People want “easy money,” and they want it now. (Especially the banksters.) Don’t wait until you have enough money saved or have enough of an income to afford to buy a house — get a loan NOW and get a mortgage now anyway, and get that house. And spend as much as you can on your credit card, and put yourself in debt. Who cares about your family’s future, as long as you get that stuff you want now.

And the banksters want easy money and bailouts, because they know that regardless how irresponsible their lending practices and their investments are (with their customers‘ money, just as Congress is with taxpayers’ money), they are guaranteed by the government to be free from bankruptcy. And they will keep their jobs (while you lose yours).

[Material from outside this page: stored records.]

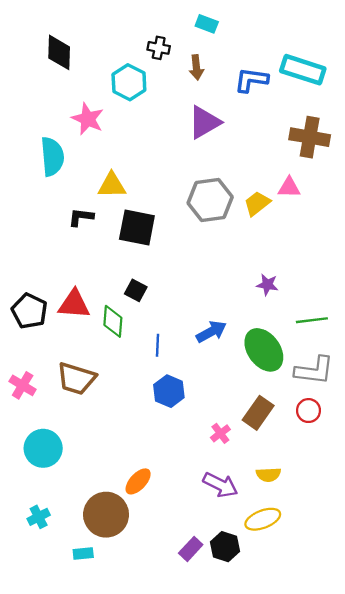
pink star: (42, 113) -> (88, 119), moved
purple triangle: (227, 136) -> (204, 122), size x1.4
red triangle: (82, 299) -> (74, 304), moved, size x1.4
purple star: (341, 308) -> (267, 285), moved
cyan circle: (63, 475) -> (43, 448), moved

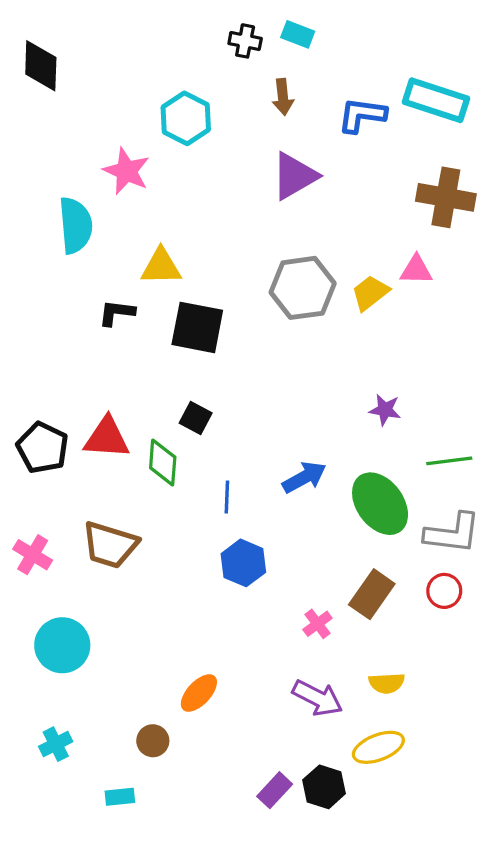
black cross: (159, 48) -> (245, 41), moved
black diamond: (59, 52) -> (41, 66), moved
brown circle: (106, 515) -> (153, 741), size x0.5

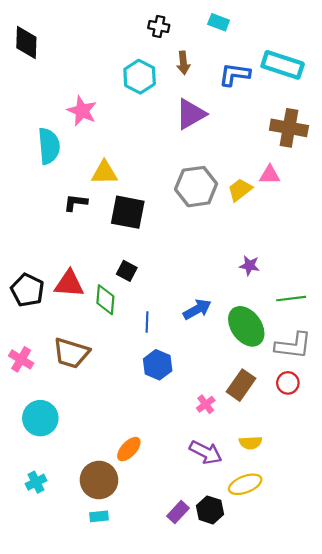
cyan rectangle: (298, 34) -> (219, 22), moved
cyan hexagon: (186, 118) -> (140, 77), moved
brown circle: (153, 741) -> (99, 480), size x1.8
cyan rectangle: (120, 797) -> (99, 516), moved

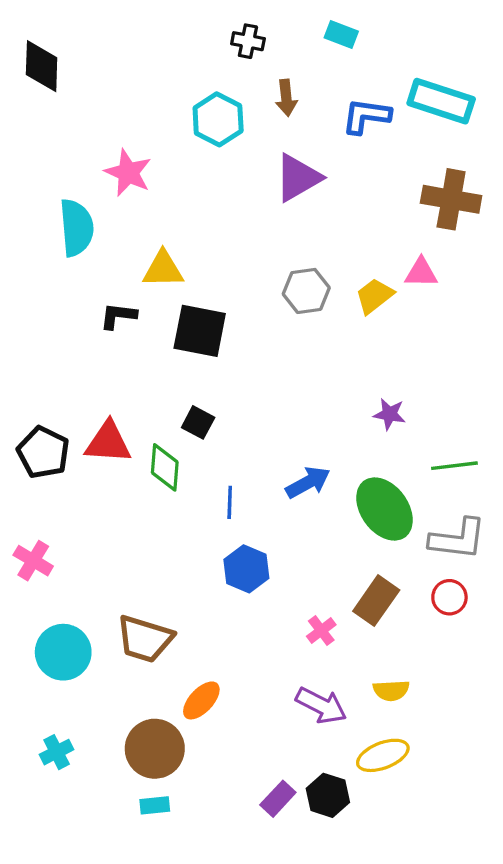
gray hexagon: (196, 187) -> (306, 291), size x0.7
brown trapezoid: (71, 353) -> (145, 639), moved

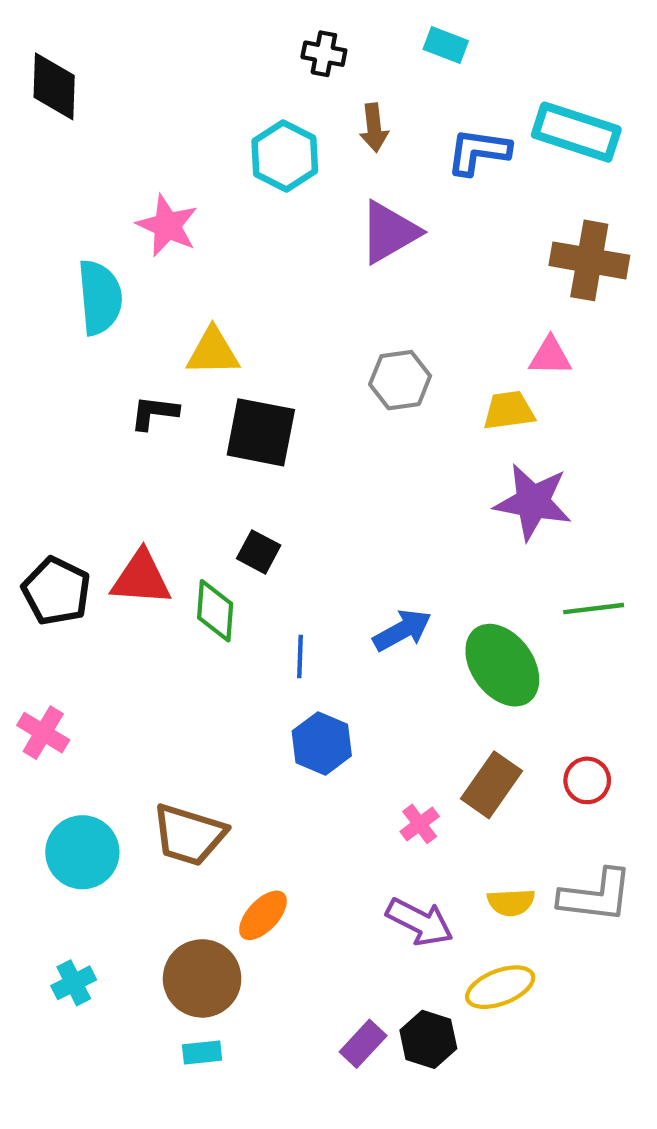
yellow trapezoid: (375, 296) -> (509, 411), moved, turned 30
purple star: (389, 414) -> (533, 502), moved, size x1.8
gray L-shape: (458, 539) -> (596, 896), moved

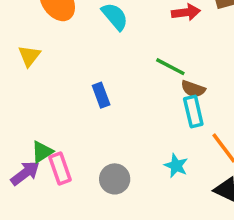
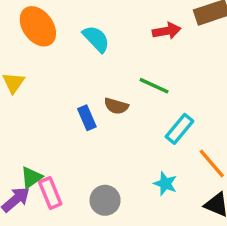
brown semicircle: (193, 89) -> (116, 106), moved
cyan rectangle: (193, 111) -> (179, 129), turned 56

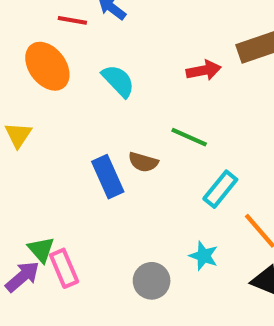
blue rectangle: (87, 118) -> (108, 177), size x1.4
green triangle: (31, 177) -> (41, 250), turned -35
gray circle: (105, 200) -> (152, 281), moved

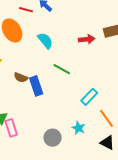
green line: (189, 137) -> (62, 69), moved
brown semicircle: (143, 162) -> (21, 78), moved

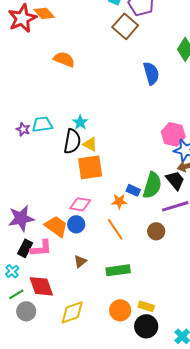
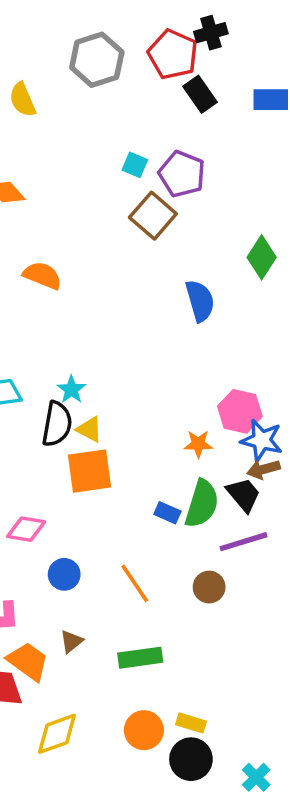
orange star: (119, 201) -> (198, 444), moved
pink diamond: (80, 204) -> (26, 529), moved
orange trapezoid: (56, 226) -> (28, 661), moved

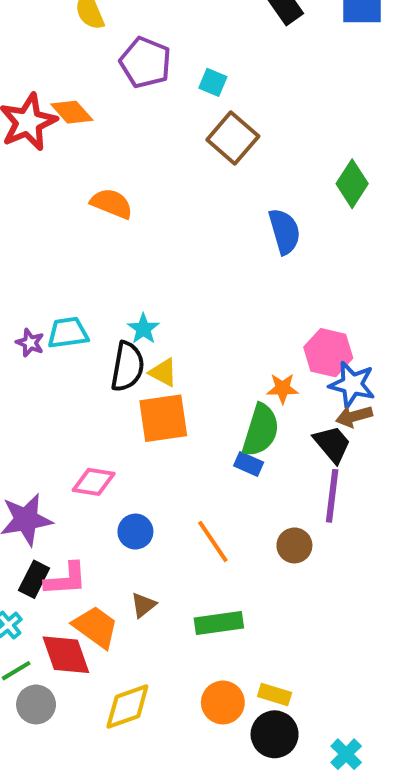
purple pentagon: (182, 174) -> (145, 62), moved
green semicircle: (202, 504) -> (261, 430), moved
purple line: (244, 542) -> (332, 496), turned -66

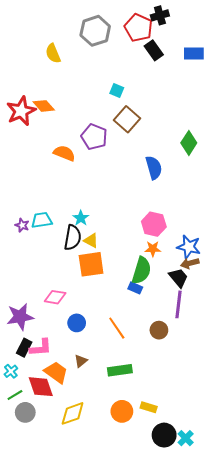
purple pentagon: (145, 62) -> (94, 137), moved
pink hexagon: (328, 353) -> (154, 224), moved
black circle: (275, 734) -> (164, 435), moved

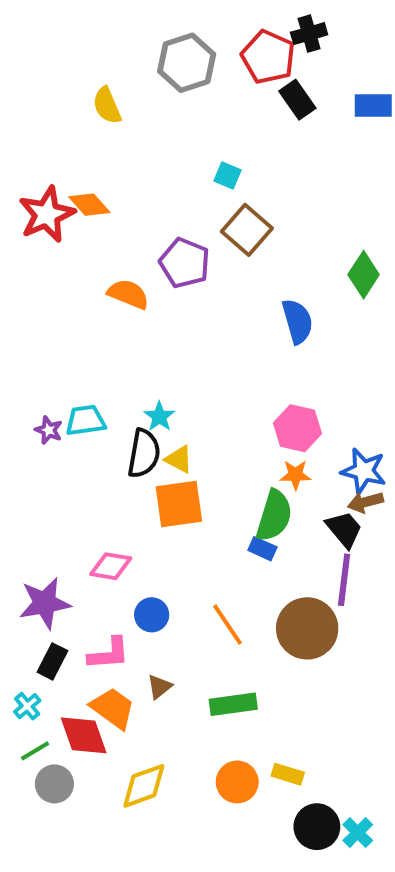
brown circle: (159, 330) -> (307, 628), size x1.8
pink L-shape: (41, 348) -> (109, 654), moved

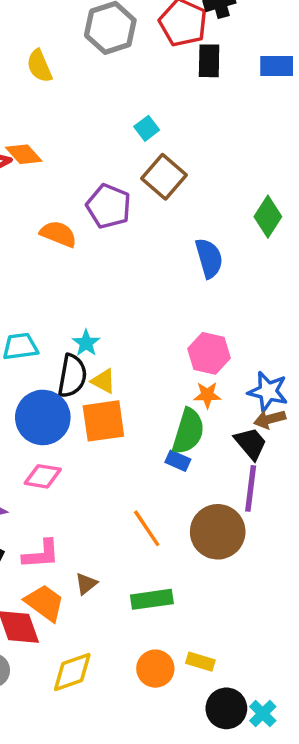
black rectangle: (297, 100) -> (209, 61), turned 36
cyan square: (227, 175) -> (147, 128), turned 30
blue circle: (152, 615) -> (43, 417), moved, size x1.8

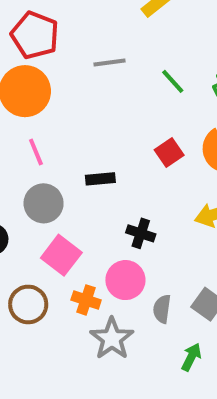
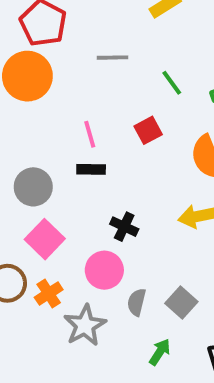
pink line: (36, 152) -> (90, 134), moved
red square: (169, 153) -> (148, 130), moved
orange cross: (86, 300) -> (49, 293), moved, turned 32

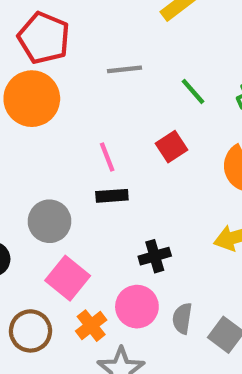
black cross: (124, 227) -> (155, 256), turned -36
orange cross: (49, 293) -> (91, 326), moved
gray semicircle: (137, 302) -> (182, 318), moved

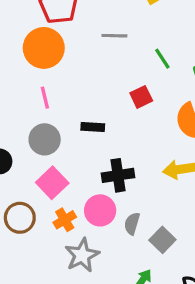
pink line: (107, 157) -> (45, 98), moved
black cross: (155, 256) -> (118, 175), size x1.4

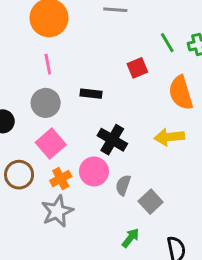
green line: (162, 59) -> (167, 43), moved
black cross: (118, 175) -> (112, 140), turned 36
gray star: (82, 255) -> (57, 211), moved

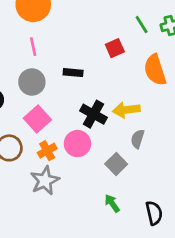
yellow arrow: (169, 137) -> (126, 110), moved
gray semicircle: (123, 185) -> (138, 139), moved
gray square: (151, 202) -> (116, 164), moved
green arrow: (131, 238) -> (112, 203), turned -72

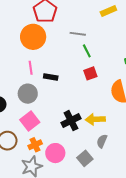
green line: (142, 25) -> (87, 51), moved
black rectangle: (73, 73) -> (51, 77), moved
black cross: (93, 114) -> (71, 121), turned 30
pink circle: (77, 144) -> (55, 153), moved

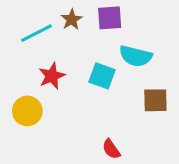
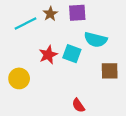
red star: (52, 76) -> (48, 55), moved

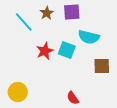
cyan line: (26, 24) -> (24, 22), turned 75
yellow circle: (19, 78) -> (18, 92), moved

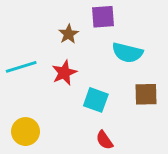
brown star: (47, 13) -> (69, 34), moved
cyan line: (24, 22) -> (21, 67), moved, turned -65
cyan square: (67, 50) -> (96, 100), moved

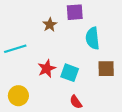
cyan semicircle: (127, 53) -> (93, 38), turned 70
red star: (64, 73) -> (47, 69), moved

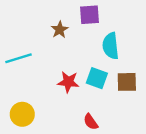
red star: (47, 69) -> (68, 82), moved, turned 30
cyan square: (70, 73) -> (97, 78), moved

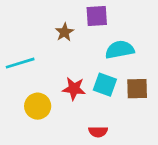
cyan semicircle: (111, 46) -> (120, 50), turned 85
yellow circle: (22, 114) -> (38, 106), moved
red semicircle: (91, 122) -> (98, 132), turned -56

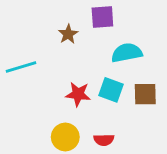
yellow circle: (38, 106) -> (65, 137), moved

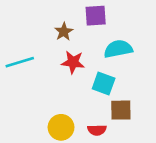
red star: (78, 94) -> (73, 62), moved
brown square: (145, 94) -> (121, 110), moved

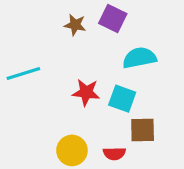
purple square: (96, 16) -> (113, 19), turned 30
brown star: (64, 32) -> (75, 25), moved, turned -30
red star: (73, 62) -> (86, 92), moved

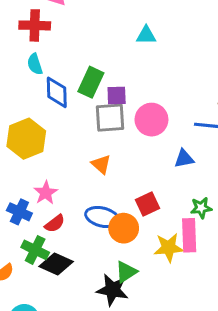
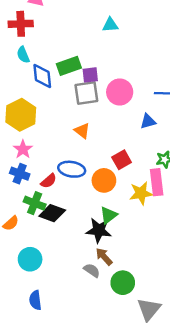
green rectangle: (91, 82) -> (69, 66), turned 50
pink star: (46, 193) -> (23, 149), moved
blue ellipse: (102, 217) -> (72, 169), moved

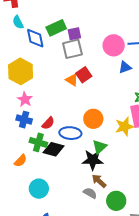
pink circle: (120, 92) -> (114, 45), moved
red square: (122, 160) -> (84, 75), moved
blue ellipse: (72, 169) -> (70, 133), moved

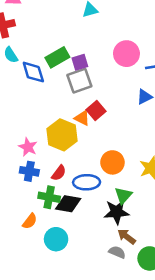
pink circle: (114, 45) -> (126, 54), moved
yellow hexagon: (21, 71) -> (62, 135), moved
cyan circle: (39, 189) -> (56, 239), moved

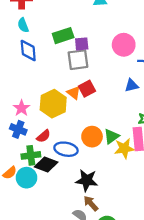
blue diamond: (33, 72) -> (28, 51), moved
green triangle: (123, 195) -> (111, 136), moved
green cross: (49, 197) -> (31, 155), turned -30
cyan circle: (56, 239) -> (26, 178), moved

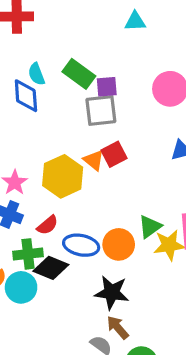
cyan semicircle: (23, 25) -> (36, 74), moved
green rectangle: (63, 36) -> (79, 74), turned 54
orange circle: (92, 137) -> (119, 244), moved

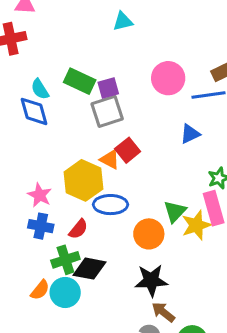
blue ellipse: (81, 245) -> (110, 205), moved

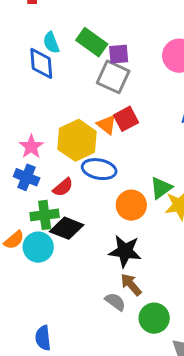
gray square: (107, 111) -> (113, 77), turned 32

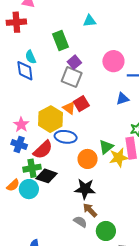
green rectangle: (92, 42) -> (60, 40), moved, turned 36
purple square: (119, 54) -> (74, 62), turned -32
red semicircle: (63, 187) -> (43, 150), size x1.5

You see, such a Keynesian mindset is especially thriving in those who want to have some central authority, the Fed or Congress, to act as “stimulator” of the population’s prosperity, and to dish out food stamps and other goodies, as well as artificially-stimulated interest rates and “easy money” (for the banksters).

Sadly, the masses are being fed the false belief that they are benefiting from these government bureaucrats and those monetary central planners like Helicopters Ben and Janet who hand out the easy money like candy.

But, as Lew Rockwell recently noted, it is the State and its agents who are enriching themselves at the expense of everyone else, while the advocates of freedom and independence, such as Ron Paul, are the ones who want the people liberated from the State’s tentacles and from its exploitation of the people’s labor and livelihoods.

It would be easier to get more people to see that, if only they could overcome their long-ingrained habits of short-sightedness, and their blind faith in the State as a savior.